About this exercise:
Which lines in the records below mention the word "Holzkirchen"? Copy each one out.

☆ ☆ ☆ ☆ ☆

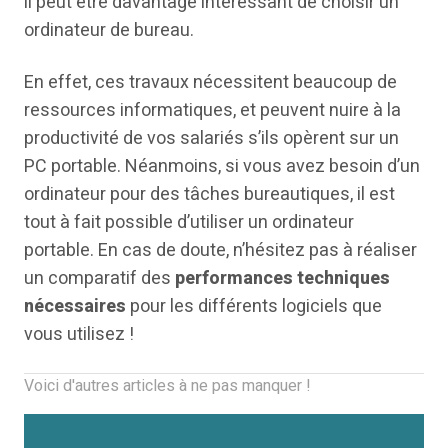
il peut être davantage intéressant de choisir un
ordinateur de bureau.
En effet, ces travaux nécessitent beaucoup de
ressources informatiques, et peuvent nuire à la
productivité de vos salariés s’ils opèrent sur un
PC portable. Néanmoins, si vous avez besoin d’un
ordinateur pour des tâches bureautiques, il est
tout à fait possible d’utiliser un ordinateur
portable. En cas de doute, n’hésitez pas à réaliser
un comparatif des
performances techniques
nécessaires
pour les différents logiciels que
vous utilisez !
Voici d'autres articles à ne pas manquer !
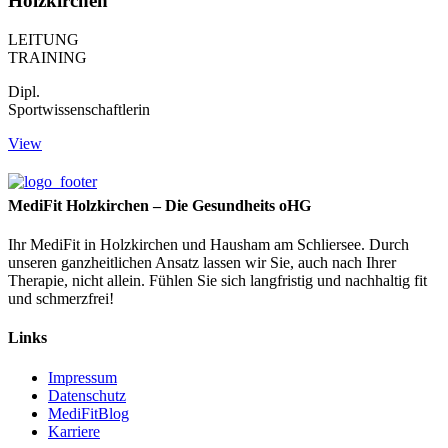
Holzkirchen
LEITUNG
TRAINING
Dipl.
Sportwissenschaftlerin
View
MediFit Holzkirchen – Die Gesundheits oHG
Ihr MediFit in Holzkirchen und Hausham am Schliersee. Durch
unseren ganzheitlichen Ansatz lassen wir Sie, auch nach Ihrer
Therapie, nicht allein. Fühlen Sie sich langfristig und nachhaltig fit
und schmerzfrei!
Links
Impressum
Datenschutz
MediFitBlog
Karriere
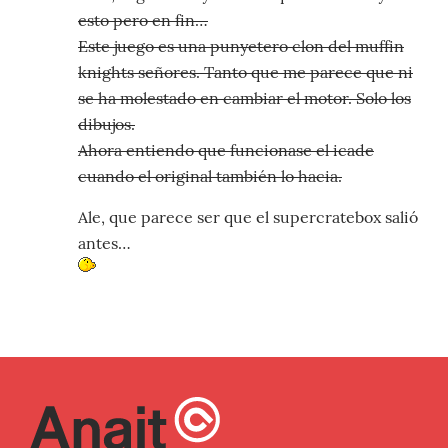
esto pero en fin…
Este juego es una punyetero clon del muffin
knights señores. Tanto que me parece que ni
se ha molestado en cambiar el motor. Solo los
dibujos.
Ahora entiendo que funcionase el icade
cuando el original también lo hacia.
Ale, que parece ser que el supercratebox salió
antes…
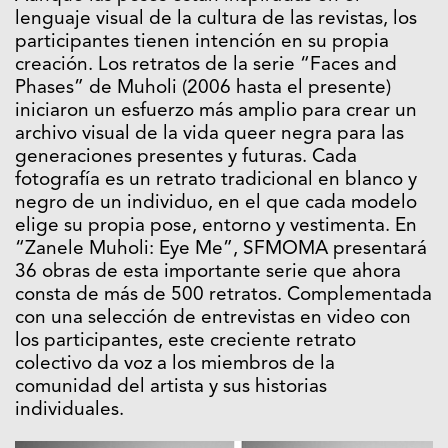
lenguaje visual de la cultura de las revistas, los
participantes tienen intención en su propia
creación. Los retratos de la serie “Faces and
Phases” de Muholi (2006 hasta el presente)
iniciaron un esfuerzo más amplio para crear un
archivo visual de la vida queer negra para las
generaciones presentes y futuras. Cada
fotografía es un retrato tradicional en blanco y
negro de un individuo, en el que cada modelo
elige su propia pose, entorno y vestimenta. En
“Zanele Muholi: Eye Me”, SFMOMA presentará
36 obras de esta importante serie que ahora
consta de más de 500 retratos. Complementada
con una selección de entrevistas en video con
los participantes, este creciente retrato
colectivo da voz a los miembros de la
comunidad del artista y sus historias
individuales.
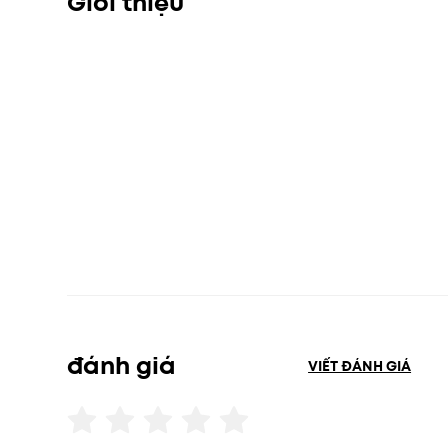
Giới thiệu
đánh giá
VIẾT ĐÁNH GIÁ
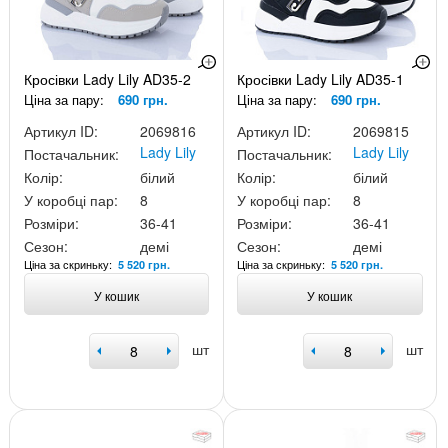
Кросівки Lady Lily AD35-2
Кросівки Lady Lily AD35-1
Ціна за пару:
690 грн.
Ціна за пару:
690 грн.
Артикул ID:
2069816
Артикул ID:
2069815
Lady Lily
Lady Lily
Постачальник:
Постачальник:
Колір:
білий
Колір:
білий
У коробці пар:
8
У коробці пар:
8
Розміри:
36-41
Розміри:
36-41
Сезон:
демі
Сезон:
демі
Ціна за скриньку:
Ціна за скриньку:
5 520 грн.
5 520 грн.
У кошик
У кошик
шт
шт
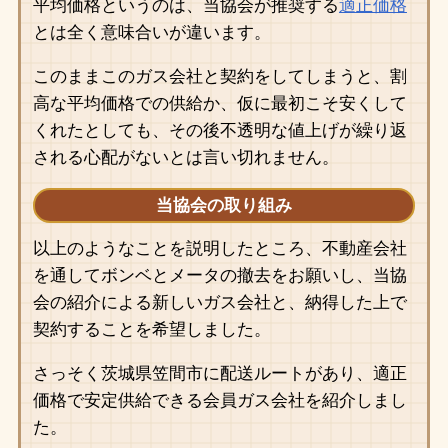
平均価格というのは、当協会が推奨する
適正価格
とは全く意味合いが違います。
このままこのガス会社と契約をしてしまうと、割
高な平均価格での供給か、仮に最初こそ安くして
くれたとしても、その後不透明な値上げが繰り返
される心配がないとは言い切れません。
当協会の取り組み
以上のようなことを説明したところ、不動産会社
を通してボンベとメータの撤去をお願いし、当協
会の紹介による新しいガス会社と、納得した上で
契約することを希望しました。
さっそく茨城県笠間市に配送ルートがあり、適正
価格で安定供給できる会員ガス会社を紹介しまし
た。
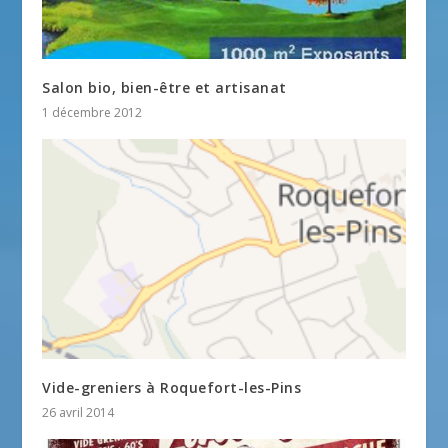
Salon bio, bien-être et artisanat
1 décembre 2012
Vide-greniers à Roquefort-les-Pins
26 avril 2014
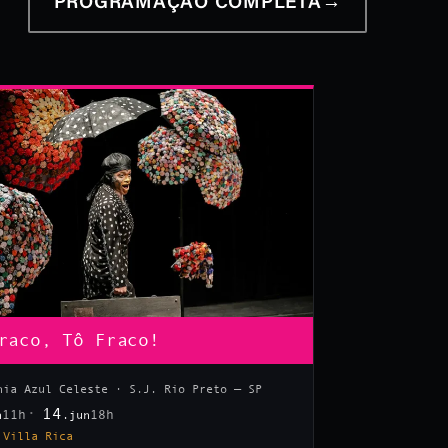
PROGRAMAÇÃO COMPLETA
→
raco, Tô Fraco!
hia Azul Celeste · S.J. Rio Preto — SP
14
11h
18h
n
.jun
 Villa Rica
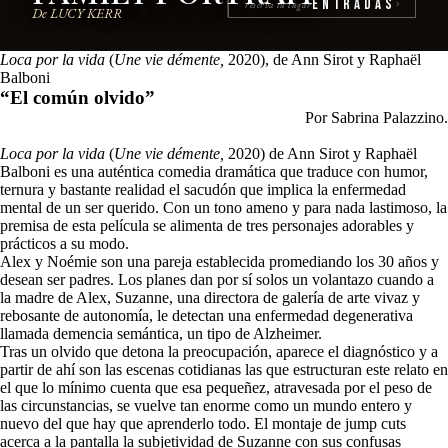
Entradas
reserva tu lugar
›
De LUCY KERR
Loca por la vida
(
Une vie démente,
2020), de
Ann Sirot y Raphaël
Balboni
“El común olvido”
Por Sabrina Palazzino.
Loca por la vida
(
Une vie démente,
2020) de
Ann Sirot y Raphaël
Balboni
es una auténtica comedia dramática que traduce con humor,
ternura y bastante realidad el sacudón que implica la enfermedad
mental de un ser querido. Con un tono ameno y para nada lastimoso, la
premisa de esta película se alimenta de tres personajes adorables y
prácticos a su modo.
Alex y Noémie son una pareja establecida promediando los 30 años y
desean ser padres. Los planes dan por sí solos un volantazo cuando a
la madre de Alex, Suzanne, una directora de galería de arte vivaz y
rebosante de autonomía, le detectan una enfermedad degenerativa
llamada demencia semántica, un tipo de Alzheimer.
Tras un olvido que detona la preocupación, aparece el diagnóstico y a
partir de ahí son las escenas cotidianas las que estructuran este relato en
el que lo mínimo cuenta que esa pequeñez, atravesada por el peso de
las circunstancias, se vuelve tan enorme como un mundo entero y
nuevo del que hay que aprenderlo todo. El montaje de jump cuts
acerca a la pantalla la subjetividad de Suzanne con sus confusas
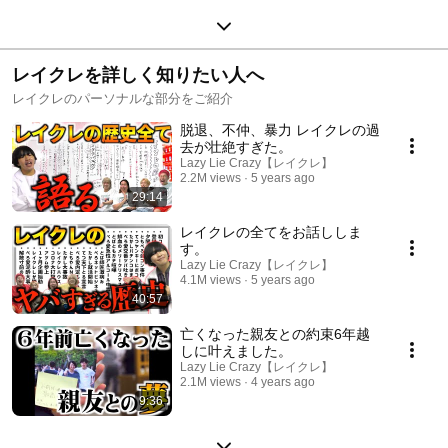
レイクレを詳しく知りたい人へ
レイクレのパーソナルな部分をご紹介
脱退、不仲、暴力 レイクレの過
去が壮絶すぎた。
Lazy Lie Crazy【レイクレ】
2.2M views
5 years ago
29:14
レイクレの全てをお話ししま
す。
Lazy Lie Crazy【レイクレ】
4.1M views
5 years ago
40:57
亡くなった親友との約束6年越
しに叶えました。
Lazy Lie Crazy【レイクレ】
2.1M views
4 years ago
9:36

☆ ☆ ☆ ☆ ☆

Result of the task:
Holzkirchen
MediFit Holzkirchen – Die Gesundheits oHG
Ihr MediFit in Holzkirchen und Hausham am Schliersee. Durch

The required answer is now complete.